Author: Takao Saito
Genre: Crime, Action, Thriller.
Golgo 13 is actually the longest running manga still being published today, with a run that began in 1968. It's a story of a hitman that never misses and has not only been extremely popular, but has spawned anime, films and countless imitators. Of course, I haven't read through the entire run as luckily Viz media have cherry picked the best 26 stories (across 13 volumes of course!) and re-released them in the west.
Golgo: the ultimate badass - Golgo is an assassin for hire. A hitman with a reputation so good that if someone is required to die, and someone else has enough money to pay, they go to Golgo. Whether it's thugs, gangs, ordinary citizens or world governments, if they have heard whispers of the man who never misses, this is who they go to.
Golgo is a man who is stoic in the face of adversary.

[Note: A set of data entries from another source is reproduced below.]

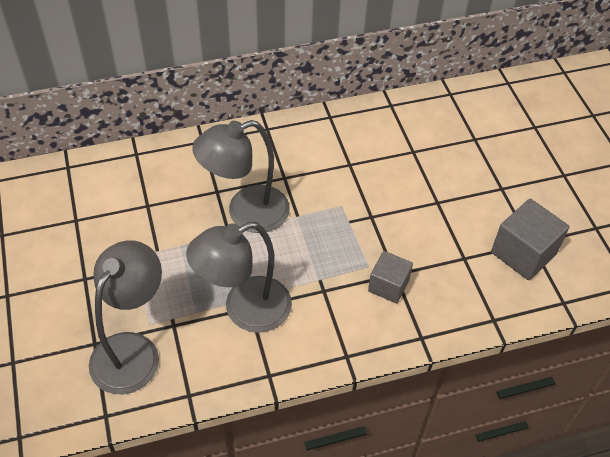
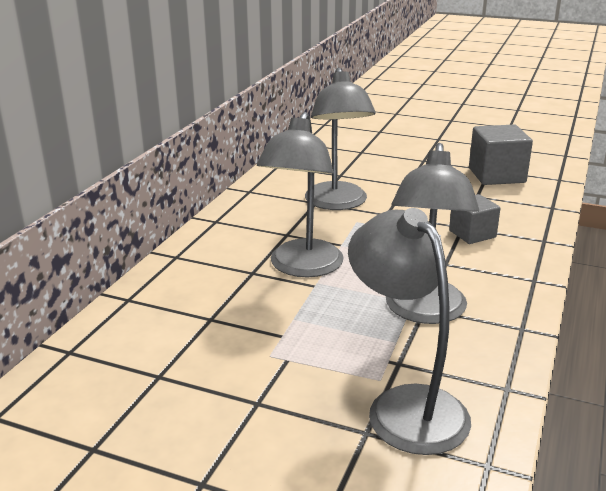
camera: 50 degrees left, 25 degrees down
none -> grey lamp [305,68,376,210]

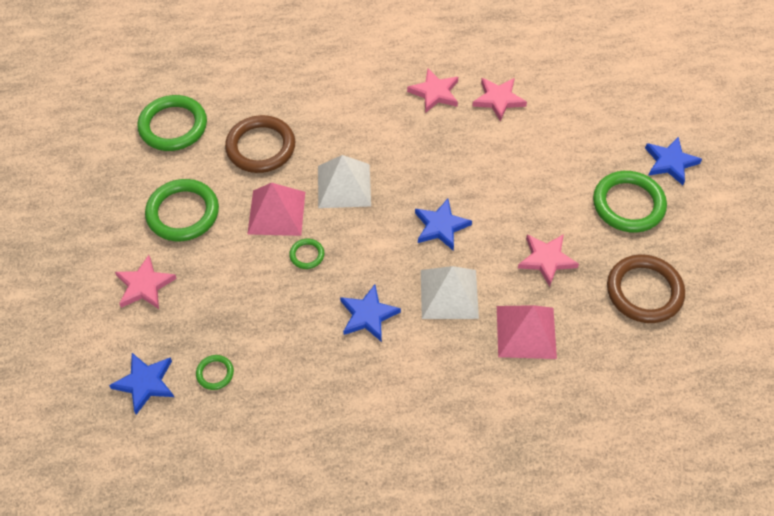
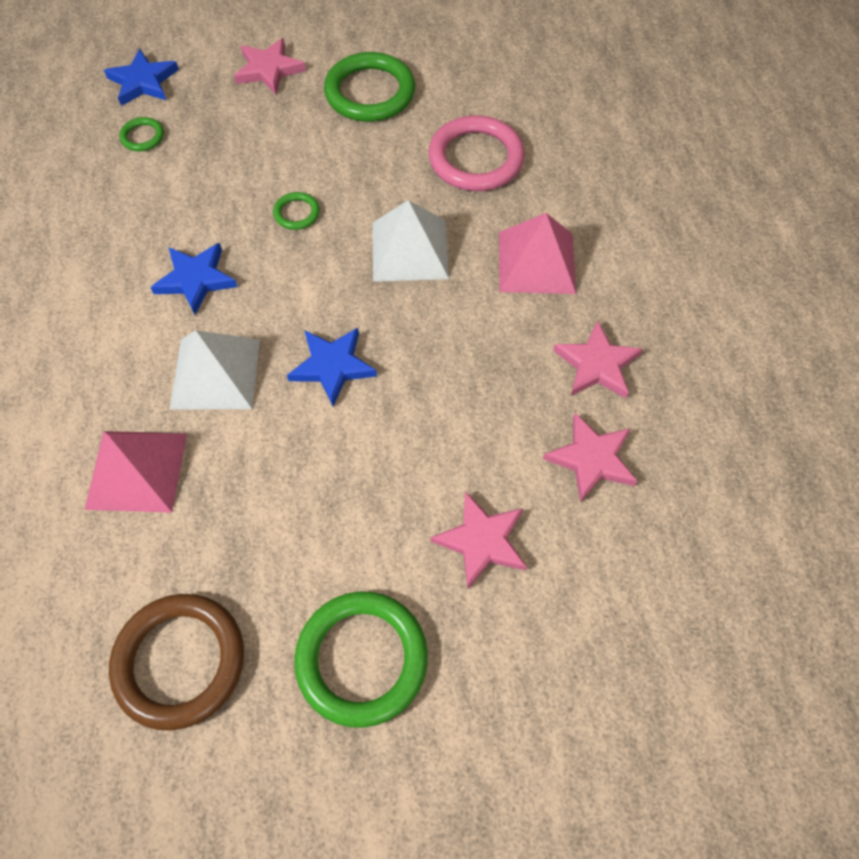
camera: 90 degrees right, 5 degrees up
green ring [137,95,207,151] -> none
brown ring [225,115,295,173] -> pink ring [429,115,525,191]
pink pyramid [247,183,305,236] -> pink pyramid moved to [499,213,576,294]
pink star [518,234,579,287] -> pink star moved to [431,491,527,590]
blue star [645,137,702,185] -> none

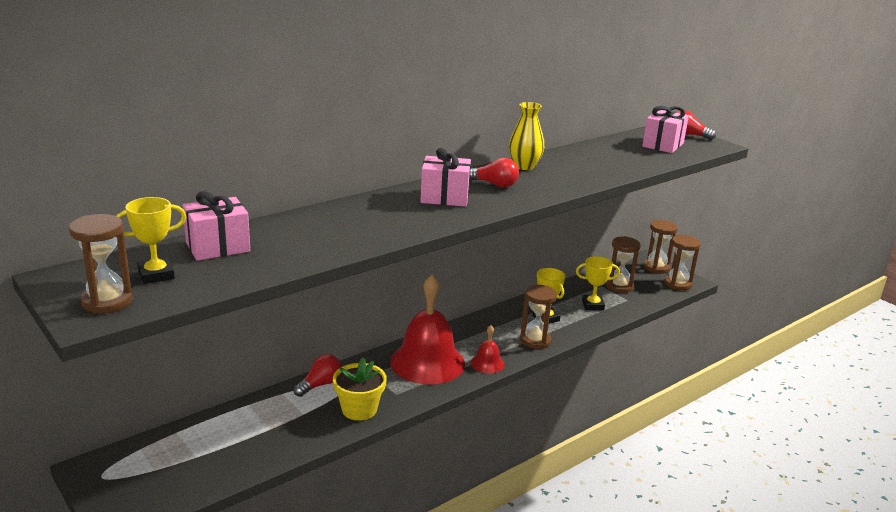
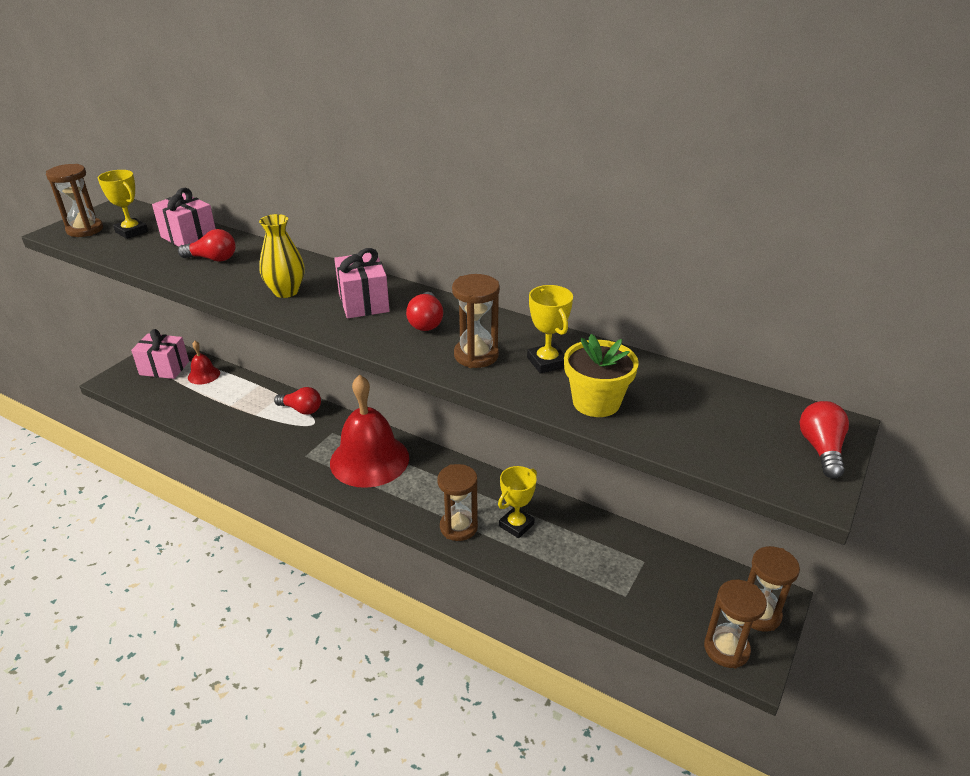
camera: 70 degrees right, 10 degrees up
yellow flower pot [333,357,387,421] -> yellow flower pot moved to [564,334,639,417]
red bell [471,325,505,373] -> red bell moved to [188,341,220,385]
yellow vase [509,102,544,170] -> yellow vase moved to [259,214,305,298]
yellow trophy [576,256,620,311] -> yellow trophy moved to [527,285,573,374]
brown hourglass [606,236,641,293] -> brown hourglass moved to [452,274,500,368]
pink gift [642,106,689,153] -> pink gift moved to [131,329,189,379]
none -> red light bulb [178,229,236,262]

A man who doesn't flinch at danger or even torture. Any woman he is around for long is overcome with lust. He goes by many aliases, has secret methods to contact him, never sees the same client twice and kills anyone who betrays him. He can speak several languages, has a secret Swiss bank account, he's a true enigma, he has sex before every hit... and the list could go on. Golgo's traits read like a list of every cool quality a man could desire. Normally I'd hate this, but somehow it makes the character of Golgo brilliant.
You might be thinking that he sounds two dimensional. You'd actually be right, but it doesn't matter. The stories don't pretend to be sweeping character arcs that explore the human condition. They touch on human matters (racism, family, politics...) but mostly they ask one question: "How is Golgo going to do it?".
He needs to make impossible trick shots, solve countless problems and deal with betrayals. The latter is always the most fun. I was always wondering how Golgo was going to deal with people that have wronged him because you know that whoever does will end up dead. Each story is either dragged along by Golgo's actions (and very few words) or, in the stories in which Golgo hides behind the scenes, it hinges on the question of how Golgo is going to act.
Golgo is clearly influenced by James Bond, albeit with less wisecracks and a more stony expression. Golgo has influenced countless followers. Think of any character you can who is rock solid and always gets the job done, especially those from Japan. Solid Snake? Agent 47? There will be far more.
The Plot - The stories picked in these Viz editions are told to be 26 of the best Golgo stories. Honestly, except for the odd diamond, I wasn't overwhelmed.
The stories vary in both location and scope. Some follow Golgo as he readies himself for a hit, one story (possibly the best one of the set) didn't actually contain Golgo at all - just his reputation.
Some of these stories are 99% exposition, perhaps talking you through the conflicts of the Italian mob for example. These straight hits are the dullest of the stories, as we know the set-up from the first few pages. Someone wants someone else dead, usually for quite obvious reasons, and Golgo is going to be brought in to shoot them. We know this. We know how it ends up. It seems like a lot of set-up for little pay-off as we know what it will be. He will shoot it, he will hit. It says that on the back of each book. Often it's a trick-shot, which is cool, but it still doesn't excuse the fact that we've had 2 and half chapters of characters we know are either going to die, or at least never appear again, set this up in a usually convoluted manner.
However, when this formula is turned on its head it is truly brilliant. Stories where Golgo's reputation is used to beautiful effect or stories where people try to trick him are usually clever and surprising. The thing is, without the regular assassination stories, these wouldn't work. At least two of these stories had me grinning like an idiot because they were so unexpected, one of them contained in the last volume was something I would never expect as it was a beautiful bit of fan service to those that read to the end.
It's also worth noting these stories take place across pretty much every continent in the world, can take place from the 70's up to the modern day and often talk about current events at the time (e.g. Golgo once worked with Nelson Mandela). This variation often adds a layer of at least a little interest to those duller stories.
Art - This may just be personal thing, but I feel the art of Golgo has aged terribly. While the backgrounds are often skilfully drawn picturesque landscapes and city views, the character art that sits on top ruins it. By the end of the run I was used to Golgo's face, and honestly I can't tell if I like it or not now, but the side characters are awful. They often have the strangest faces with features that seem badly placed. It feels archaic and lacks the charm of some of Saito's contemporaries like Tezuka.
Side Characters -Besides Golgo, the other characters have little depth. Usually they are just instruments to move the story along or make Golgo look more badass. It's also worth noting that racial stereotypes are used and nearly every woman is basically there to have sex with Golgo at some point or another.
It's odd, but even though this is supposedly one of the great legends of manga, I cannot say I would recommend Golgo 13. A lot of the stories were quite the slog to go through, brought down by obvious set-ups and transparent characters, archaic art and out of date values. Sure, Golgo is a thrilling character, but he's the only character worth reading about. It's a shame because when this manga was at its best it was very good, but it had to subvert its entire premise to do this and it couldn't do this very often. If you're a big fan of assassins, complete badasses or thrillers/action stories that take place across the world, then you'll love Golgo 13, but I think for most people this Manga might not have the same impact it used to do.